La morte del ministro pakistano per le minoranze, Shahbaz Bhatti, avvenuta il 2 marzo scorso davanti alla sua abitazione di Islamabad, nonostante lo sdegno che ha provocato presso la comunità internazionale, è motivo di evidente sollievo per il governo pakistano.
Le indagini, operate in modo approssimativo e deficitario dagli inquirenti, non hanno ancora portato a nulla, anzi, i colpevoli non verranno mai assicurati alla giustizia. Il capo del Comitato di inchiesta per l’omicidio, ha infatti chiesto l’archiviazione per mancanza di prove e di indiziati.
Il Governo asseconda in silenzio migliaia di azioni come questa, dimostrando e accettando ogni giorno di più di essere sotto scacco dei fondamentalisti islamici. Ma ciò che più dà forza a questa tesi è la decisione di abolire il ministero che era occupato da Shahbaz Bhatti. Da ieri quello che era a tutti gli effetti un dicastero gestito a livello federale, è stato declassato a dipartimento provinciale.
Islamabad ha inserito questa misura all’interno della riforma federale, dicendo che questo decentramento conferisce maggiore potere agli organi amministrativi locali. Di fatto, la difesa delle minoranze religiose è scomparsa dall’agenda del Governo pakistano, insieme a colui che è morto per questa causa. Ora i cristiani in Pakistan sono carne da macello.
La legge sulla blasfemia, che è come un fucile puntato alla tempia di chi non professa la religione islamica, non è il solo pretesto con il quale le minoranze vengono perseguitate. Sempre più spesso, infatti, i cristiani vengono uccisi con motivazioni apparentemente non religiose: omicidi che sembrano avvenuti per futili motivi hanno in realtà come movente l’odio religioso.

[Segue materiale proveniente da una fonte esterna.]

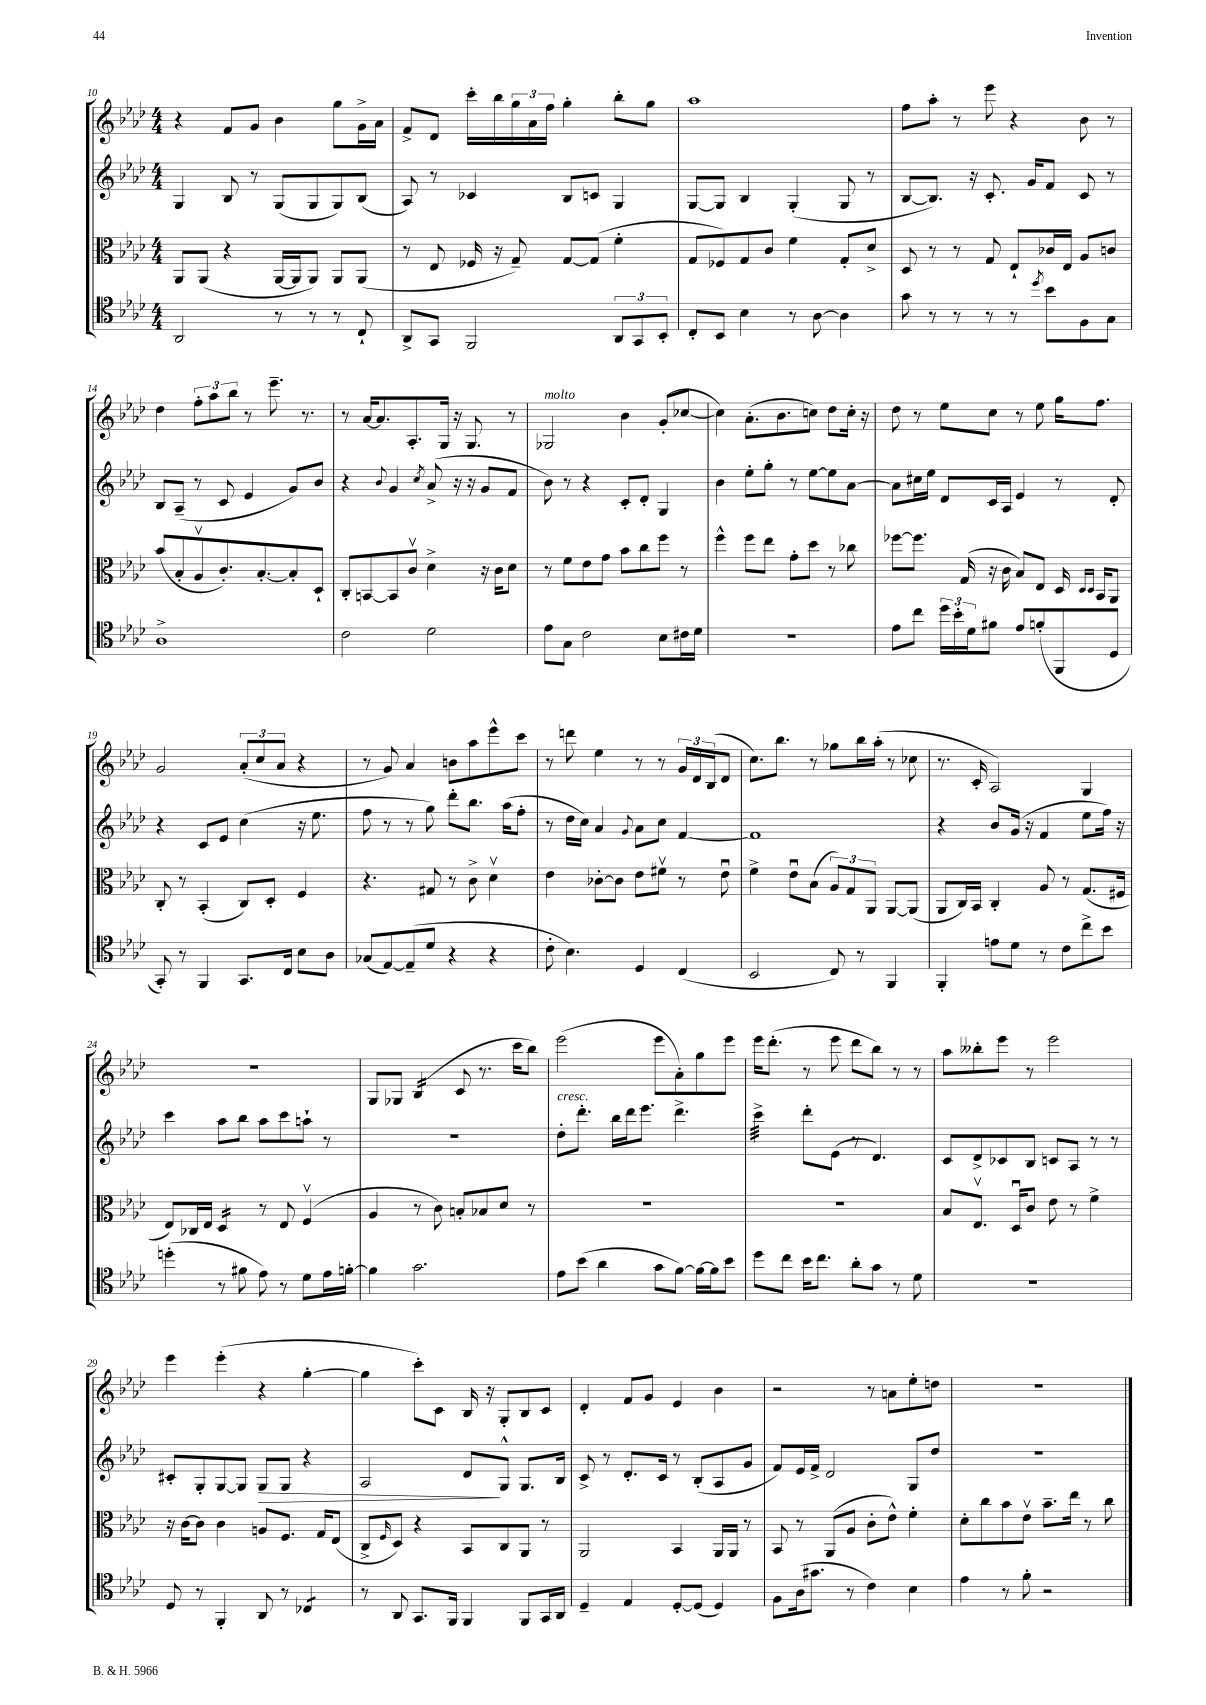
<<
\new StaffGroup <<
\new Staff = "s0" {
    \clef treble \key aes \major \numericTimeSignature \time 4/4
    r4 f'8 g'8 bes'4 g''8 g'16-> aes'16 |
    f'8-> des'8 c'''16-. bes''16 \tuplet 3/2 { g''16 aes'16 f''16 } g''4-. bes''8-. g''8 |
    aes''1 |
    f''8 aes''8-. r8 ees'''8 r4 bes'8 r8 |
    des''4 \tuplet 3/2 { f''8-. aes''8 bes''8 } r8 ees'''8.-- r8. |
    r8 aes'16~ aes'8. aes8.-. g16 r16 g8. r8 |
    ges2^\markup { \italic "molto" } bes'4 g'8-.( ces''8~ |
    ces''4) aes'8.-.( bes'8. c''8) des''8 c''16-. r16 |
    des''8 r8 ees''8 c''8 r8 ees''8 g''16 f''8. |
    g'2 \tuplet 3/2 { aes'8-.( c''8 aes'8 } r4 |
    r8 g'8) aes'4 b'8 aes''8 ees'''8-^ c'''8 |
    r8 d'''8 ees''4 r8 r8 \tuplet 3/2 { g'16 des'16 bes16( } des'8 |
    c''8.) bes''8. r8 ges''8 bes''16 aes''16-.( r8 ces''8 |
    r8. c'16-. aes2) g4 |
    R1 |
    g8 ges8 bes4:16( c'8 r8. c'''16 bes''8) |
    ees'''2( ees'''8 aes'8-.) g''8 ees'''8 |
    ees'''16 des'''8.-.( r8 ees'''8 des'''8 bes''8) r8 r8 |
    aes''8 beses''8-. ees'''8 r8 ees'''2 |
    ees'''4 ees'''4-.( r4 g''4~-. |
    g''4 c'''8-.) c'8 bes16 r16 g8-. bes8 c'8 |
    des'4-. f'8 g'8 ees'4 bes'4 |
    r2 r8 a'8 ees''8-. d''8 |
    R1 \bar "|." |
}
\new Staff = "s1" {
    \clef treble \key aes \major \numericTimeSignature \time 4/4
    g4 bes8 r8 g8( g8 g8) bes8( |
    aes8) r8 ces'4 bes8 c'8 g4 |
    g8~ g8 bes4 g4-.( g8 r8 |
    bes8~ bes8.) r16 c'8.-. g'16 f'8 c'8 r8 |
    bes8 aes8--( r8 c'8 ees'4 g'8) bes'8 |
    r4 \appoggiatura { bes'8 } g'4 \acciaccatura { c''8 } aes'8->( r16 r16 g'8 f'8 |
    bes'8) r8 r4 c'8-. des'8-. g4 |
    bes'4 ees''8-. g''8-. r8 ees''8~ ees''8 aes'8~ |
    aes'8 cis''16 ees''16 des'8 c'16 aes16 ees'4 r8 des'8-. |
    r4 c'8 ees'8 c''4( r16 ees''8. |
    f''8 r8 r8 g''8) des'''8-. bes''8. aes''16( f''8-. |
    r8 des''16 c''16) aes'4 \appoggiatura { g'8 } aes'8 c''8 f'4~ |
    f'1 |
    r4 bes'8 g'16( r16 f'4 ees''8 f''16) r16 |
    c'''4 aes''8 bes''8 aes''8 c'''8 a''8-! r8 |
    r1 |
    des''8-.^\markup { \italic "cresc." } des'''8.-. bes''16 des'''16 ees'''8. des'''4.-> |
    c'''4:32-> des'''8-. ees'8( r8 des'4.) |
    c'8 des'8-> ces'8 bes8 c'8 aes8 r8 r8 |
    cis'8-. g8-. g8~ g8 g8\> g8 r4 |
    aes2 des'8\! g8-^ g8. bes16 |
    c'8-> r8 des'8.-. c'16 r8 bes8-.( aes8 g'8 |
    f'8) ees'16 f'16-> des'2 g8 des''8 |
    R1 \bar "|." |
}
\new Staff = "s2" {
    \clef alto \key aes \major \numericTimeSignature \time 4/4
    aes,8 aes,8( r4 aes,16~ aes,16 aes,8) aes,8 aes,8( |
    r8 ees8 fes16 r16 g8--) g8~ g8( f'4-. |
    g8 fes8) g8 c'8 f'4 g8-. des'8-> |
    des8 r8 r8 g8 ees8-! ces'16 ees16 aes8 c'8 |
    bes'8( bes8-. aes8\upbow c'8.-.) bes8.~-. bes8-. des8-! |
    c8-. b,8~ b,8 c'8\upbow des'4-> r16 c'16 des'8 |
    r8 f'8 ees'8 g'8 bes'8 c''8 f''8 r8 |
    f''4-^ f''8 ees''8 g'8-. des''8 r8 ces''8 |
    fes''8~ fes''8. g16( r16 c'16 bes8) ees8 des16 \grace { des16 des16 } bes,16 aes,8 |
    c8-. r8 bes,4-.( c8) des8-. f4 |
    r4. gis8 r8 c'8-> des'4\upbow |
    ees'4 ces'8~-. ces'8 ees'8 fis'8\upbow r8 ees'8\downbow |
    f'4-> ees'8\downbow bes8( \tuplet 3/2 { aes8) g8 aes,8 } aes,8~ aes,8( |
    aes,8 c16) bes,16 c4-. aes8 r8 g8.( fis16 |
    ees8) ces16 ees16 des4:16 r8 ees8 f4\upbow( |
    aes4 r8 c'8) b8-. bes8 des'8 r8 |
    R1 |
    R1 |
    bes8 ees8.\upbow des16\downbow c'8 ees'8 r8 f'4-> |
    r16 c'16~ c'8 c'4 a8 f8. g16 ees8( |
    c8-> \grace { f16 } des8) r4 bes,8 c8 aes,8 r8 |
    aes,2 bes,4 aes,16 aes,16 r8 |
    bes,8 r8 aes,8( aes8 c'8-. ees'8-^) f'4-. |
    des'8-. c''8 bes'8 ees'8\upbow bes'8.-- ees''16 r8 c''8 \bar "|." |
}
\new Staff = "s3" {
    \clef tenor \key aes \major \numericTimeSignature \time 4/4
    aes,2 r8 r8 r8 c8-! |
    aes,8-> g,8 f,2 \tuplet 3/2 { aes,8 g,8 bes,8-. } |
    c8-. bes,8 bes4 r8 aes8~ aes4 |
    g'8 r8 r8 r8 r8 \acciaccatura { des''8 } bes'8 f8 g8 |
    aes1-> |
    c'2 des'2 |
    ees'8 g8 c'2 bes8 cis'16 des'16 |
    R1 |
    ees'8 c''8 \tuplet 3/2 { des''16 bes'16-. des'16 } fis'8 ees'8 f'8-.( f,8 des8 |
    g,8-.) r8 f,4 g,8. c16 bes8 aes8 |
    ges8( ees8~) ees8--( des'8 r4 r4 |
    c'8-. bes4.) des4 c4( |
    bes,2 c8) r8 f,4 |
    f,4-. e'8 des'8 r8 c'8 c''8-> bes'8 |
    d''4-.( r8 fis'8 ees'8) r8 des'8 ees'16 f'16~-. |
    f'4 g'2. |
    ees'8 bes'8( aes'4 g'8 f'8~) f'16~ f'16 bes'8 |
    des''8 c''8 bes'16 c''8. aes'8-. g'8 r8 des'8 |
    R1 |
    des8 r8 f,4-. aes,8 r8 ces4:8 |
    r8 aes,8 g,8. f,16 f,4 f,8 g,16 aes,16 |
    des4-- ees4 des8~-. des8( des4) |
    f8 aes16( gis'8. r8 c'4) bes4 |
    ees'4 r8 f'8-. r2 \bar "|." |
}
>>
>>
\layout { \context { \Score currentBarNumber = #10 } }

L’ultimo caso accertato, raccontato da Asianews, è quello di un impiegato comunale di Lahore, addetto alla pulizia delle strade, che è stato accoltellato a morte da un negoziante musulmano, solo per non aver sgomberato l’immondizia presente davanti all’esercizio commerciale di quest’ultimo.
L’atteggiamento dell’esecutivo, che continua a dichiararsi aperto alle riforme e attento alle esigenze di tutti è forse l’aspetto più preoccupante: ogni apparente passo avanti verso la difesa dei diritti di tutti i cittadini ne comporta almeno due o tre nella direzione opposta. La morte di Shahbaz Bhatti ha scatenato un effetto domino devastante per la già inesistente democrazia pakistana.

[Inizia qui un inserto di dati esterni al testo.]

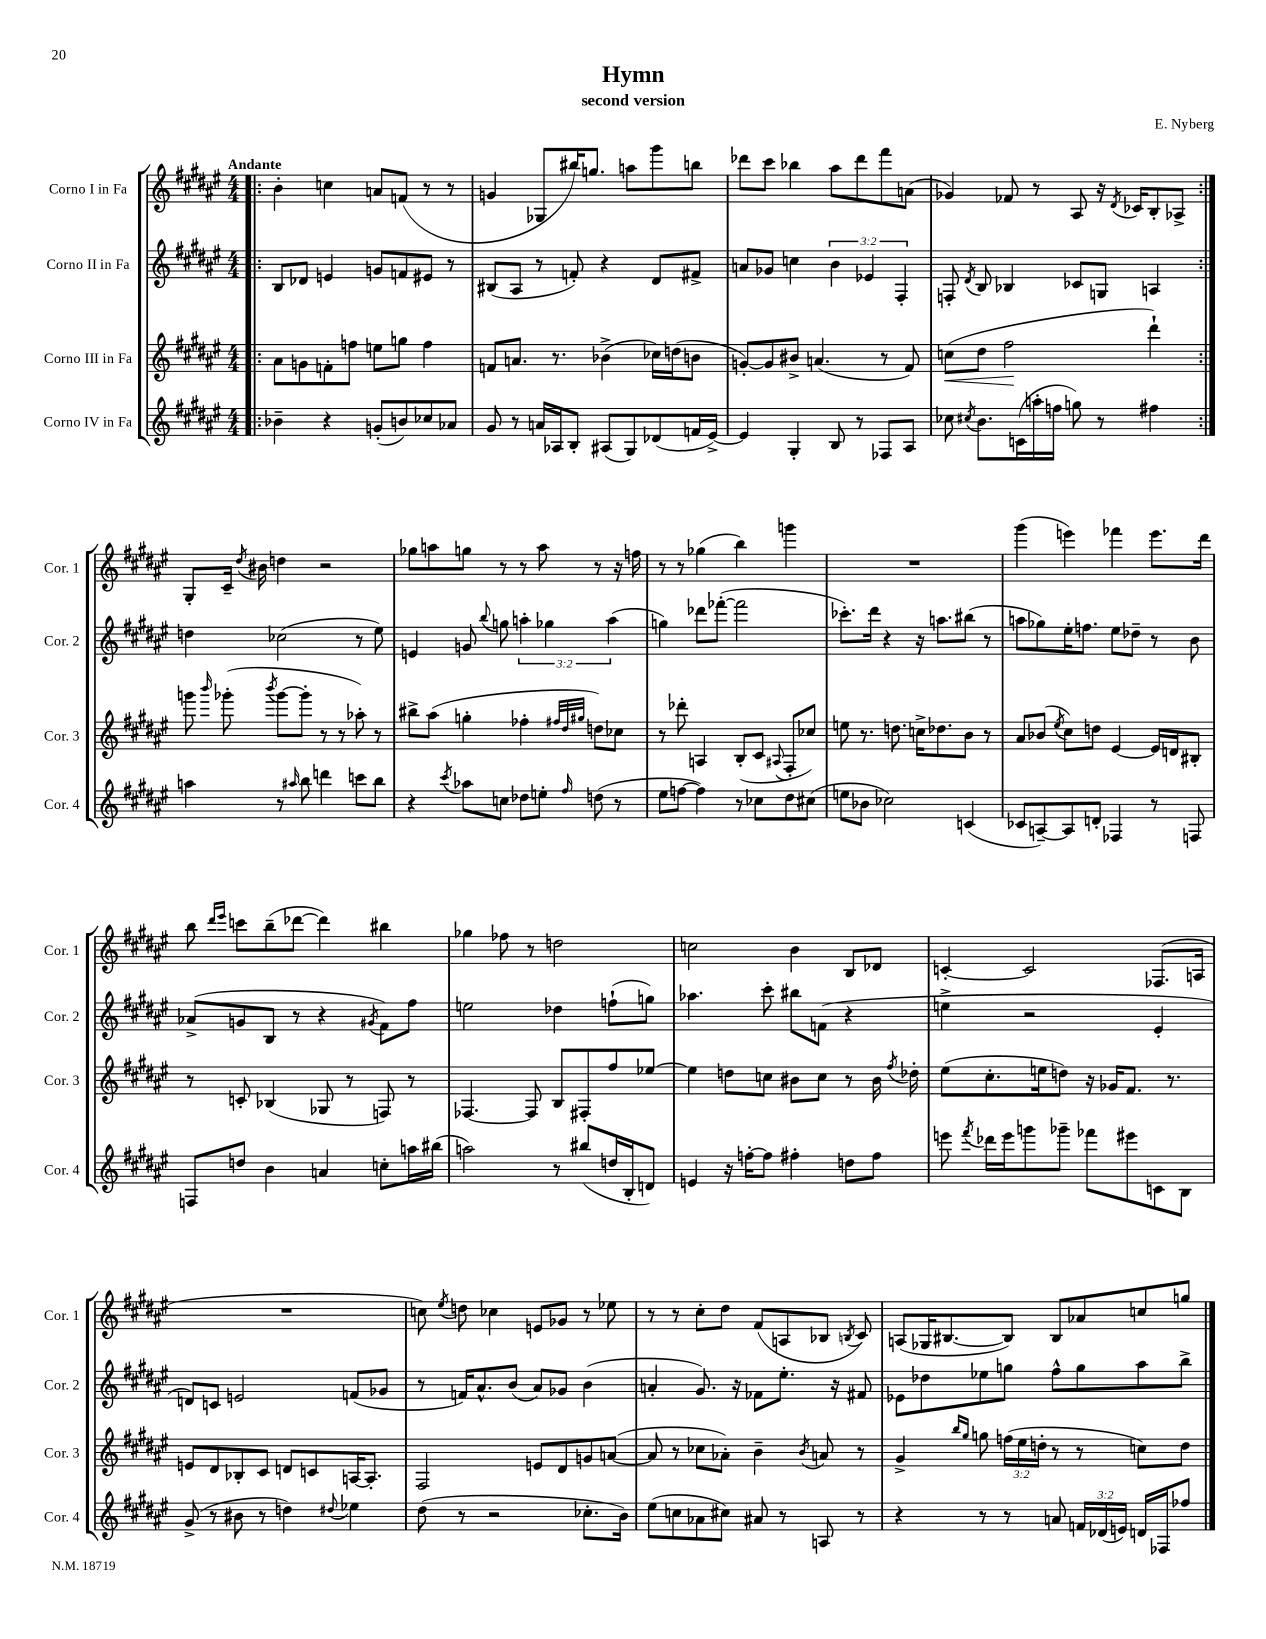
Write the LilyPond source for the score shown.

\header { title = "Hymn" composer = "E. Nyberg" subtitle = "second version" }
<<
\new StaffGroup <<
\new Staff = "s0" \with { instrumentName = "Corno I in Fa" shortInstrumentName = "Cor. 1" } {
    \clef treble \key fis \major \numericTimeSignature \time 4/4 \tempo "Andante"
    \autoBeamOff \repeat volta 2 { \bar ".|:" b'4-. c''4 a'8[ f'8]( r8 r8 |
    g'4 ges8[ bis''16) g''8.] a''8[ gis'''8 b''8] |
    des'''8[ cis'''8] bes''4 ais''8[ des'''8 fis'''8 a'8]( |
    ges'4) fes'8 r8 ais8 r16 \acciaccatura { dis'8 } ces'16[ b8-. aes8]-> | }
    gis8[-. cis'16]-- \acciaccatura { dis''8 } bis'16 d''4 r2 |
    ges''8[ a''8 g''8] r8 r8 a''8 r8 r16 f''16 |
    r8 r8 ges''4( b''4) g'''4 |
    R1 |
    gis'''4( e'''4) fes'''4 e'''8.[ dis'''16] |
    b''8 \grace { dis'''16[ eis'''16] } c'''8[ b''8--( des'''8]~ des'''4) bis''4 |
    ges''4 fes''8 r8 d''2 |
    c''2 b'4 b8[ des'8] |
    c'4~-. c'2 fes8.[( a16] |
    R1 |
    c''8) \acciaccatura { eis''8 } d''8 ces''4 e'8[ ges'8] r8 ees''8 |
    r8 r8 cis''8[-. dis''8] fis'8[( a8 bes8] \acciaccatura { b8 } cis'8) |
    a8[( ges16 bis8.~ bis8]) bis8[ aes'8 c''8 g''8] \bar "|." |
}
\new Staff = "s1" \with { instrumentName = "Corno II in Fa" shortInstrumentName = "Cor. 2" } {
    \clef treble \key fis \major \numericTimeSignature \time 4/4 \override Staff.TupletNumber.text = #tuplet-number::calc-fraction-text
    \autoBeamOff \repeat volta 2 { \bar ".|:" b8[ des'8] e'4 g'8[ f'8 eis'8] r8 |
    bis8[( ais8] r8 f'8-.) r4 dis'8[ fis'8]-> |
    a'8[ ges'8] c''4 \tuplet 3/2 { b'4 ees'4 fis4-. } |
    f8-. \acciaccatura { dis'8 } b8 bes4 ces'8[ g8] a4 | }
    d''4 ces''2( r8 eis''8) |
    e'4 g'8 \appoggiatura { b''8 } g''8 \tuplet 3/2 { a''4-. ges''4 a''4( } |
    g''4) des'''8[ fes'''8]~-.( fes'''2 |
    ces'''8.[-.) dis'''16] r4 r16 a''8.[ bis''8]( r8 |
    a''8[ ges''8) eis''16-. f''8.] eis''8[ des''8]-- r8 b'8 |
    aes'8[->( g'8 b8] r8 r4 \acciaccatura { gis'8 } fis'8[) fis''8] |
    e''2 des''4 f''8[-!( g''8]) |
    aes''4. cis'''8-. bis''8[ f'8]( r4 |
    e''4-> r2 eis'4-. |
    d'8[) c'8] e'2 f'8[( ges'8] |
    r8 f'16[) ais'8.-^ b'8]( ais'8[) ges'8] b'4( |
    a'4-. gis'8.) r16 fes'8[ eis''8.]-. r16 fis'8 |
    ees'8[ des''8 ees''8 g''8] fis''8[-^ g''8 ais''8 b''8]-> \bar "|." |
}
\new Staff = "s2" \with { instrumentName = "Corno III in Fa" shortInstrumentName = "Cor. 3" } {
    \clef treble \key fis \major \numericTimeSignature \time 4/4 \override Staff.TupletNumber.text = #tuplet-number::calc-fraction-text
    \autoBeamOff \repeat volta 2 { \bar ".|:" ais'8[ g'8 f'8-. f''8] e''8[ g''8] f''4 |
    f'8[ a'8.] r8. bes'4->( ces''16[) d''16( b'8] |
    g'8[~-.) g'8 bis'8]-> a'4.( r8 fis'8) |
    c''8[\<( dis''8] fis''2\! dis'''4-!) | }
    g'''8 \grace { b'''16 } ges'''8-.( \acciaccatura { b'''8 } ges'''8[~ ges'''8]-. r8 r8 aes''8-.) r8 |
    bis''8[-> ais''8]( g''4-. fes''4-. \grace { fis''32[ dis''32 gis''32] } d''8[) ces''8] |
    r8 des'''8-. a4 b8[-.( cis'8] \appoggiatura { ais8 } fis8[-. ces''8]) |
    e''8 r8. d''8. c''16[-> des''8. b'8] r8 |
    ais'8[ bes'8]( \acciaccatura { eis''8 } cis''8[) d''8] eis'4~ eis'16[ d'16 bis8]-. |
    r8 c'8-. bes4( ges8 r8 f8) r8 |
    fes4.~ fes8 b8[ fis8-. fis''8 ees''8]~ |
    ees''4 d''8[ c''8] bis'8[ c''8] r8 bis'16 \acciaccatura { fis''8 } des''16-. |
    eis''8[( cis''8.-. e''16 d''8]) r16 ges'16[ fis'8.] r8. |
    e'8[ dis'8 bes8-. cis'8] d'8[ c'8 a16~ a8.]-. |
    fis2 e'8[ dis'8 g'8 a'8]~( |
    a'8 r8 ces''8[ aes'8]-.) b'4-- \acciaccatura { b'8 } a'8 r8 |
    gis'4-> \grace { b''16[ gis''16] } g''8 \tuplet 3/2 { f''16[( eis''16 d''16]-. } r8 r8 c''8[) d''8] \bar "|." |
}
\new Staff = "s3" \with { instrumentName = "Corno IV in Fa" shortInstrumentName = "Cor. 4" } {
    \clef treble \key fis \major \numericTimeSignature \time 4/4 \override Staff.TupletNumber.text = #tuplet-number::calc-fraction-text
    \autoBeamOff \repeat volta 2 { \bar ".|:" bes'4-- r4 g'8[-.( b'8) ces''8 aes'8] |
    gis'8 r8 a'16[ aes16 b8]-. ais8[( gis8) des'8( f'16 eis'16]~->) |
    eis'4 gis4-. b8 r8 fes8[ ais8] |
    ces''8 \acciaccatura { cis''8 } b'8.[ c'16( a''16-. f''16] g''8) r8 fis''4 | }
    a''4 r8 \grace { ais''16 } b''8 d'''4 c'''8[ b''8] |
    r4 \acciaccatura { cis'''8 } aes''8[ c''8] des''8[ e''8]-. \grace { fis''16 } d''8( r8 |
    eis''8[ f''8]~ f''4) r8 ces''8[ dis''8 cis''8]( |
    e''8[ bes'8] ces''2) c'4( |
    ces'8[ a8~--) a8 d'8]-. fes4 r8 f8 |
    f8[ d''8] b'4 a'4 c''8[-. a''16 bis''16]( |
    a''2) r8 bis''8[( d''16 b16-. d'8]) |
    e'4 r16 f''16[~-. f''8] fis''4-. d''8[ fis''8] |
    e'''8 \acciaccatura { fis'''8 } des'''16[ e'''16 g'''8 ges'''8]-- fes'''8[ eis'''8 c'8 b8] |
    gis'8->( r8 bis'8 r8 d''4) \appoggiatura { dis''8 } ees''4 |
    dis''8( r8 r2 ces''8.[-. b'16]) |
    eis''8[( c''8 aes'8 cis''8]) ais'8 r8 a8 r8 |
    r4 r8 r8 a'8 \tuplet 3/2 { f'16[ des'16( e'16]) } d'16[ fes16 fes''8] \bar "|." |
}
>>
>>
\layout { \context { \Score \remove "Bar_number_engraver" } }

La comunità internazionale decida quello che vuole fare, decida se vuole continuare a spalleggiare un governo che gestisce il potere in questa maniera. In Pakistan non esiste lo stato di diritto. È venuto il momento di aprire gli occhi e di smetterla di fingere che la scomparsa di Bin Laden dallo scenario politico internazionale abbia reso il mondo più sicuro.
Non sono queste le vittorie che rispondono agli obiettivi che il mondo libero si prefigge, vale a dire il rispetto dei diritti inalienabili e delle libertà fondamentali di tutti gli uomini. La difesa della libertà religiosa è invece il modo più efficace per favorire un processo virtuoso verso la democrazia.